WORK ORDER:
From the items below, output as a numbered list every line from the one containing "USB: 使用通用驱动，未定制" through the one containing "此EFI包含intel无线网卡蓝牙部分的kext驱动。". Leave out blank lines.

MATERIAL PROVIDED:

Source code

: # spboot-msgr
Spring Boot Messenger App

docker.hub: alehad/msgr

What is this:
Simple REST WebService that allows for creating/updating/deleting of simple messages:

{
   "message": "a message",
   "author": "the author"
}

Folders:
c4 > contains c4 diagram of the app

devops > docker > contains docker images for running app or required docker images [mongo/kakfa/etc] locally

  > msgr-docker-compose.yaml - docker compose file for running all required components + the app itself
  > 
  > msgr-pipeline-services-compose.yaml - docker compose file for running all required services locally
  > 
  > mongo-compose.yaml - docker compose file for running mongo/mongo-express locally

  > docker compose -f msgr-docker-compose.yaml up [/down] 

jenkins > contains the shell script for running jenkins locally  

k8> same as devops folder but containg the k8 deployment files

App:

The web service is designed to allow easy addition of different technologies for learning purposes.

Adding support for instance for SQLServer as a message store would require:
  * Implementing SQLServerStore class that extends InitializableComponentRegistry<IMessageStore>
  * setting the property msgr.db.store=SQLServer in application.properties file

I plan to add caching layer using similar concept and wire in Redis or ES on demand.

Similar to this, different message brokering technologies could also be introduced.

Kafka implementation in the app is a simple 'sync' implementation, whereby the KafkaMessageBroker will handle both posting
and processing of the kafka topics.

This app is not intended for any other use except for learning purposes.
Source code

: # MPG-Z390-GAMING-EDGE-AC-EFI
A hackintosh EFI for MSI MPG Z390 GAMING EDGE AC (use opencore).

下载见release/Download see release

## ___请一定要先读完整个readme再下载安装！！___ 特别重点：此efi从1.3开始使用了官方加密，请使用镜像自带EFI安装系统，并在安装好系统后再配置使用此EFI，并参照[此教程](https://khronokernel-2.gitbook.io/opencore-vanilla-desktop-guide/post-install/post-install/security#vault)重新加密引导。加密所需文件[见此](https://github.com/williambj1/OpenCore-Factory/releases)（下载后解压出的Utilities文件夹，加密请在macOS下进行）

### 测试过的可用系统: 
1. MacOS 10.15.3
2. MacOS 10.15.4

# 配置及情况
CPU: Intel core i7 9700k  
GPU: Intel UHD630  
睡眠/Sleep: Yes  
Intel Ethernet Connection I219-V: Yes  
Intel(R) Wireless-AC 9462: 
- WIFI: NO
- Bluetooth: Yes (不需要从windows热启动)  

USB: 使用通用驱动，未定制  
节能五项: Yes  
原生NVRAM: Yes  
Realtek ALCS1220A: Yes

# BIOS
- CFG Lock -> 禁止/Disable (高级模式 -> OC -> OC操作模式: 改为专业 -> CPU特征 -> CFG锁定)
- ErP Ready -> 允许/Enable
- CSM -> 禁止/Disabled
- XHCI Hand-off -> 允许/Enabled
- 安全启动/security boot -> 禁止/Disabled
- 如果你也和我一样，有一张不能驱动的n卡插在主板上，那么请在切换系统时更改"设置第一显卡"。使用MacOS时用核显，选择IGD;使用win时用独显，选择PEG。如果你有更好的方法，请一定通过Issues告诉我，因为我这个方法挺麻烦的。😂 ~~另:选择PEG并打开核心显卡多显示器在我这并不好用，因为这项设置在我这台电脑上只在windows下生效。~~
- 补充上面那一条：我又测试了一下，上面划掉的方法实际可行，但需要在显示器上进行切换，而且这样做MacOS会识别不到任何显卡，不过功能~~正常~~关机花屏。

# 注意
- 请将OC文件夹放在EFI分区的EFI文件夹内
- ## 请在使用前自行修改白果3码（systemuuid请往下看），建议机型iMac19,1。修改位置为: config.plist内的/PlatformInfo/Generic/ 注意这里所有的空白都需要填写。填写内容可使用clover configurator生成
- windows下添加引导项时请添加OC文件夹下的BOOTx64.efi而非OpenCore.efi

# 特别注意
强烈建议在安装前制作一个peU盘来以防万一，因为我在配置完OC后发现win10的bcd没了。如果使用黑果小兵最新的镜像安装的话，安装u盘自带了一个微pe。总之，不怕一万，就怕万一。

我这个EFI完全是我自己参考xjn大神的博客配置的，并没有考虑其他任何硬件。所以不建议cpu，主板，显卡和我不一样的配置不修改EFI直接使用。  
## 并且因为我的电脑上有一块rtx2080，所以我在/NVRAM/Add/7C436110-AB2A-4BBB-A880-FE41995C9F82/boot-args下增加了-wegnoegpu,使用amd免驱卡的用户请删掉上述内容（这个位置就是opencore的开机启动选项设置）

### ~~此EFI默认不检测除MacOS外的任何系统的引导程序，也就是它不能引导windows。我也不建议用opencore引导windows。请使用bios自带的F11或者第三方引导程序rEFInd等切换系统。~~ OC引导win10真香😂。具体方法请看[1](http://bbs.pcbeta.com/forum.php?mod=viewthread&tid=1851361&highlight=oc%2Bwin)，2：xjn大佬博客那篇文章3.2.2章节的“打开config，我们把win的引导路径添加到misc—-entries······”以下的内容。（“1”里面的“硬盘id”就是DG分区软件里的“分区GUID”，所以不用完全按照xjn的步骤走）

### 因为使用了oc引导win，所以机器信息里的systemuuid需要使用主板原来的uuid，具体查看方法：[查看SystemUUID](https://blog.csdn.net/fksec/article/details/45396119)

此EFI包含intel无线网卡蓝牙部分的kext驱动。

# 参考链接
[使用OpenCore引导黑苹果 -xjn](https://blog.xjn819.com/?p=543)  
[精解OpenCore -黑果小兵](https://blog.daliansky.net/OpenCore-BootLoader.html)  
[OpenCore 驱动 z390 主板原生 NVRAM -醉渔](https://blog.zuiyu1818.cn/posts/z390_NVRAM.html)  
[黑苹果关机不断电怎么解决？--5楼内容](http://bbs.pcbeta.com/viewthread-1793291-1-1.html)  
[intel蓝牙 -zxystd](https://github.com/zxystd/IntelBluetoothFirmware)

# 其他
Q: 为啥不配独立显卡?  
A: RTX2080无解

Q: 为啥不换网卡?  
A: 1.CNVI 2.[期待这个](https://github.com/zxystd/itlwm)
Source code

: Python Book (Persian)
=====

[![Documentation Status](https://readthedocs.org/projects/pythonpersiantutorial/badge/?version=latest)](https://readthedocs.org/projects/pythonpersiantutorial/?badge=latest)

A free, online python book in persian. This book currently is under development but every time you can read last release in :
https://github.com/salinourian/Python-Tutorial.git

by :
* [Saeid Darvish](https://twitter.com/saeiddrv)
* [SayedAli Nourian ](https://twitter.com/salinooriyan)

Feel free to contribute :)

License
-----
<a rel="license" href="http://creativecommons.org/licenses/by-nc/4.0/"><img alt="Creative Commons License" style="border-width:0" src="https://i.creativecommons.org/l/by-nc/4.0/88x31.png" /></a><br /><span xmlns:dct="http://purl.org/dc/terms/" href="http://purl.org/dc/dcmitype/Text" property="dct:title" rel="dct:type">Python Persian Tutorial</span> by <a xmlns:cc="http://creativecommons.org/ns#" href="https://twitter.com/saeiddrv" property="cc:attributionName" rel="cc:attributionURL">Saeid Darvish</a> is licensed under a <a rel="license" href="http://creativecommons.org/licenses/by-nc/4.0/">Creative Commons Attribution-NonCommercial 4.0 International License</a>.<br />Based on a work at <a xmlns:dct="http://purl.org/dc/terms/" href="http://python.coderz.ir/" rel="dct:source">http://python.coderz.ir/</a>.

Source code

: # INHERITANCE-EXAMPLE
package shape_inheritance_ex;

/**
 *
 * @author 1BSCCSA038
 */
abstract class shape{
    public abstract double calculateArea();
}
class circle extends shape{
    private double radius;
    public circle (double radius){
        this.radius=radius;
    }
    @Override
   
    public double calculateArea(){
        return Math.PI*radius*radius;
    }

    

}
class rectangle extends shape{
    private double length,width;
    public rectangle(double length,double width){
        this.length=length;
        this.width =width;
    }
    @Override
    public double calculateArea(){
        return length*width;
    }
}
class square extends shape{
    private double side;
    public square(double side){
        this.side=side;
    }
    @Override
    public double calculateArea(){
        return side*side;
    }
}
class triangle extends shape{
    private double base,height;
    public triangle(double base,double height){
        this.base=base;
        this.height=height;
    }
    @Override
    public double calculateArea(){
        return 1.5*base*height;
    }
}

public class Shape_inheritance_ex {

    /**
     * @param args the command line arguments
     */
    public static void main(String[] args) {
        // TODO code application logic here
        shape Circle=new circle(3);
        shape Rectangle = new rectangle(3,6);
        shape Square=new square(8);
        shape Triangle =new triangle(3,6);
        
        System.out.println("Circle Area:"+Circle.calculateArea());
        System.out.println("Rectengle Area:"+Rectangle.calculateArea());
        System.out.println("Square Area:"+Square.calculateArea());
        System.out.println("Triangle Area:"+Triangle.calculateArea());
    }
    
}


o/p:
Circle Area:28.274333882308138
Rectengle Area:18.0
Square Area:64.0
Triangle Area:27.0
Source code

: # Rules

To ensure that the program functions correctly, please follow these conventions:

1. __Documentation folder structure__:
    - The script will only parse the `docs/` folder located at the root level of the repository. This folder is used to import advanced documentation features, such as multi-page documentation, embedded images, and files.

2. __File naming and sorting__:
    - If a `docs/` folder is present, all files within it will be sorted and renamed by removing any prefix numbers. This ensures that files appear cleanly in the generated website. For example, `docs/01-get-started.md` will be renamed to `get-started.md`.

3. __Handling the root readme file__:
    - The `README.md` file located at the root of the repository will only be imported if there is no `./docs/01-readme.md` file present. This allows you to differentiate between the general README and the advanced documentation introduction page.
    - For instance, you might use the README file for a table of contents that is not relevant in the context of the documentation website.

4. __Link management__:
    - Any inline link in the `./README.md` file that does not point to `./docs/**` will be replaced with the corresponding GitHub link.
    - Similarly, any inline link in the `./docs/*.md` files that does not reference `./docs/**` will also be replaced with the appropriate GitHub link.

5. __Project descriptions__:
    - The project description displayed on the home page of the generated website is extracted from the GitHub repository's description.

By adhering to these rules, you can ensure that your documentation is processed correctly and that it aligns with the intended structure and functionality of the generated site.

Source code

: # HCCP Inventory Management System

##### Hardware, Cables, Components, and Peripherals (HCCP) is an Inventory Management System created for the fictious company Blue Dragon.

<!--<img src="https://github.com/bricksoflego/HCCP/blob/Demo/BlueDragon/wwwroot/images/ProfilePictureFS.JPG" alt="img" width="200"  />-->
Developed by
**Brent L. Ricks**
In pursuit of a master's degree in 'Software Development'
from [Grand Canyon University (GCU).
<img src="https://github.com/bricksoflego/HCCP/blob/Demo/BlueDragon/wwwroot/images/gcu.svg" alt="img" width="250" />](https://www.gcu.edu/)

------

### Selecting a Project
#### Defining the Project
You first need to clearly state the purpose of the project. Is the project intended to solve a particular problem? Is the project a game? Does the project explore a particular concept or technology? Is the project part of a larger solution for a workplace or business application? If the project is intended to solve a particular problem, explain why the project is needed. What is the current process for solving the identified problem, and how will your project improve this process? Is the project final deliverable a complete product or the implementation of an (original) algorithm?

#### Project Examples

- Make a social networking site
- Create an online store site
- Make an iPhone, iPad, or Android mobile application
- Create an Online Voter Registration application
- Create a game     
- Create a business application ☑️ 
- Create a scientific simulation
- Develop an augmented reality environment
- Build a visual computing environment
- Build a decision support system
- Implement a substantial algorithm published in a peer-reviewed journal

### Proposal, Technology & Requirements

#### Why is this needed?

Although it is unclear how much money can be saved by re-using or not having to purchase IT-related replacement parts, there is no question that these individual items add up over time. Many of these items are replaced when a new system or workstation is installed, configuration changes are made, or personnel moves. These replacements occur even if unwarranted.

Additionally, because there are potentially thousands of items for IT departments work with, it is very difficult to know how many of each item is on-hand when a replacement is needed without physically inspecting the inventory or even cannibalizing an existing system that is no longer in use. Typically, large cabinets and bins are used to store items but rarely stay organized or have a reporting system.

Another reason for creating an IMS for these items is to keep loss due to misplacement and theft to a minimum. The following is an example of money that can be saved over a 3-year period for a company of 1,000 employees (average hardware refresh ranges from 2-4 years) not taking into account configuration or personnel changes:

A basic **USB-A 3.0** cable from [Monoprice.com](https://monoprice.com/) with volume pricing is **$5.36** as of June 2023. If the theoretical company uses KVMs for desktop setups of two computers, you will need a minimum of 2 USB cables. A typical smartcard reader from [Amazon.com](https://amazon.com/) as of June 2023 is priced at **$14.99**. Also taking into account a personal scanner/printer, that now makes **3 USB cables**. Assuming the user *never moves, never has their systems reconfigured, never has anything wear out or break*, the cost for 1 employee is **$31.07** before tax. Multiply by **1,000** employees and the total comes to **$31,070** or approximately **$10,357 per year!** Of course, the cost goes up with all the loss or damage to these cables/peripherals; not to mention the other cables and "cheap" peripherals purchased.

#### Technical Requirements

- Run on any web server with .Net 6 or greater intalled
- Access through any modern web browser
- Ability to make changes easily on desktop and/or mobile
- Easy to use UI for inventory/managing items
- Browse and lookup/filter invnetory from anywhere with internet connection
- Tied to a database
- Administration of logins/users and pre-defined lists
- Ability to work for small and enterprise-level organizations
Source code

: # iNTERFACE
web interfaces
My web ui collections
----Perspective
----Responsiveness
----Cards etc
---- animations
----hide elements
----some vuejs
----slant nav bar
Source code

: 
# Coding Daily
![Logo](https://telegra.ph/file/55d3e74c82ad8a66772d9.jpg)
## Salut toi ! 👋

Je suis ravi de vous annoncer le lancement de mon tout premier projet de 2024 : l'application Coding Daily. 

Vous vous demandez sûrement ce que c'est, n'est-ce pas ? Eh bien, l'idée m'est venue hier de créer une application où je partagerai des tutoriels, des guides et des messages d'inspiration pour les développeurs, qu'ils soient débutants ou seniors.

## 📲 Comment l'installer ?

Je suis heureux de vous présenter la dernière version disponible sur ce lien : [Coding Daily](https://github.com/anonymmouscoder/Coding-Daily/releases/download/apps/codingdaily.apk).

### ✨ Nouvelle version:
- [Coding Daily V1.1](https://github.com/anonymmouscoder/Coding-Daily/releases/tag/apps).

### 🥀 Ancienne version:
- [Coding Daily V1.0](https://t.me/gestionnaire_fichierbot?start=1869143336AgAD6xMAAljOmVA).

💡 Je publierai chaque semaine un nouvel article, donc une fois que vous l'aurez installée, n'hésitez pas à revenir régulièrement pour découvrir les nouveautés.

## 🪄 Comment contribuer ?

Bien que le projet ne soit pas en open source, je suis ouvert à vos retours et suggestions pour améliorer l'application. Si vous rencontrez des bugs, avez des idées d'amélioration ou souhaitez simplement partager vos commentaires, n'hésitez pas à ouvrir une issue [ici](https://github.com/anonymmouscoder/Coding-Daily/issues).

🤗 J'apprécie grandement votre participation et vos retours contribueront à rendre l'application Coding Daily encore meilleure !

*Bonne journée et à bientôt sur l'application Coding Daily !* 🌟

PROBLEM SOLUTION:
1. USB: 使用通用驱动，未定制  
2. 节能五项: Yes  
3. 原生NVRAM: Yes  
4. Realtek ALCS1220A: Yes
5. # BIOS
6. - CFG Lock -> 禁止/Disable (高级模式 -> OC -> OC操作模式: 改为专业 -> CPU特征 -> CFG锁定)
7. - ErP Ready -> 允许/Enable
8. - CSM -> 禁止/Disabled
9. - XHCI Hand-off -> 允许/Enabled
10. - 安全启动/security boot -> 禁止/Disabled
11. - 如果你也和我一样，有一张不能驱动的n卡插在主板上，那么请在切换系统时更改"设置第一显卡"。使用MacOS时用核显，选择IGD;使用win时用独显，选择PEG。如果你有更好的方法，请一定通过Issues告诉我，因为我这个方法挺麻烦的。😂 ~~另:选择PEG并打开核心显卡多显示器在我这并不好用，因为这项设置在我这台电脑上只在windows下生效。~~
12. - 补充上面那一条：我又测试了一下，上面划掉的方法实际可行，但需要在显示器上进行切换，而且这样做MacOS会识别不到任何显卡，不过功能~~正常~~关机花屏。
13. # 注意
14. - 请将OC文件夹放在EFI分区的EFI文件夹内
15. - ## 请在使用前自行修改白果3码（systemuuid请往下看），建议机型iMac19,1。修改位置为: config.plist内的/PlatformInfo/Generic/ 注意这里所有的空白都需要填写。填写内容可使用clover configurator生成
16. - windows下添加引导项时请添加OC文件夹下的BOOTx64.efi而非OpenCore.efi
17. # 特别注意
18. 强烈建议在安装前制作一个peU盘来以防万一，因为我在配置完OC后发现win10的bcd没了。如果使用黑果小兵最新的镜像安装的话，安装u盘自带了一个微pe。总之，不怕一万，就怕万一。
19. 我这个EFI完全是我自己参考xjn大神的博客配置的，并没有考虑其他任何硬件。所以不建议cpu，主板，显卡和我不一样的配置不修改EFI直接使用。  
20. ## 并且因为我的电脑上有一块rtx2080，所以我在/NVRAM/Add/7C436110-AB2A-4BBB-A880-FE41995C9F82/boot-args下增加了-wegnoegpu,使用amd免驱卡的用户请删掉上述内容（这个位置就是opencore的开机启动选项设置）
21. ### ~~此EFI默认不检测除MacOS外的任何系统的引导程序，也就是它不能引导windows。我也不建议用opencore引导windows。请使用bios自带的F11或者第三方引导程序rEFInd等切换系统。~~ OC引导win10真香😂。具体方法请看[1](http://bbs.pcbeta.com/forum.php?mod=viewthread&tid=1851361&highlight=oc%2Bwin)，2：xjn大佬博客那篇文章3.2.2章节的“打开config，我们把win的引导路径添加到misc—-entries······”以下的内容。（“1”里面的“硬盘id”就是DG分区软件里的“分区GUID”，所以不用完全按照xjn的步骤走）
22. ### 因为使用了oc引导win，所以机器信息里的systemuuid需要使用主板原来的uuid，具体查看方法：[查看SystemUUID](https://blog.csdn.net/fksec/article/details/45396119)
23. 此EFI包含intel无线网卡蓝牙部分的kext驱动。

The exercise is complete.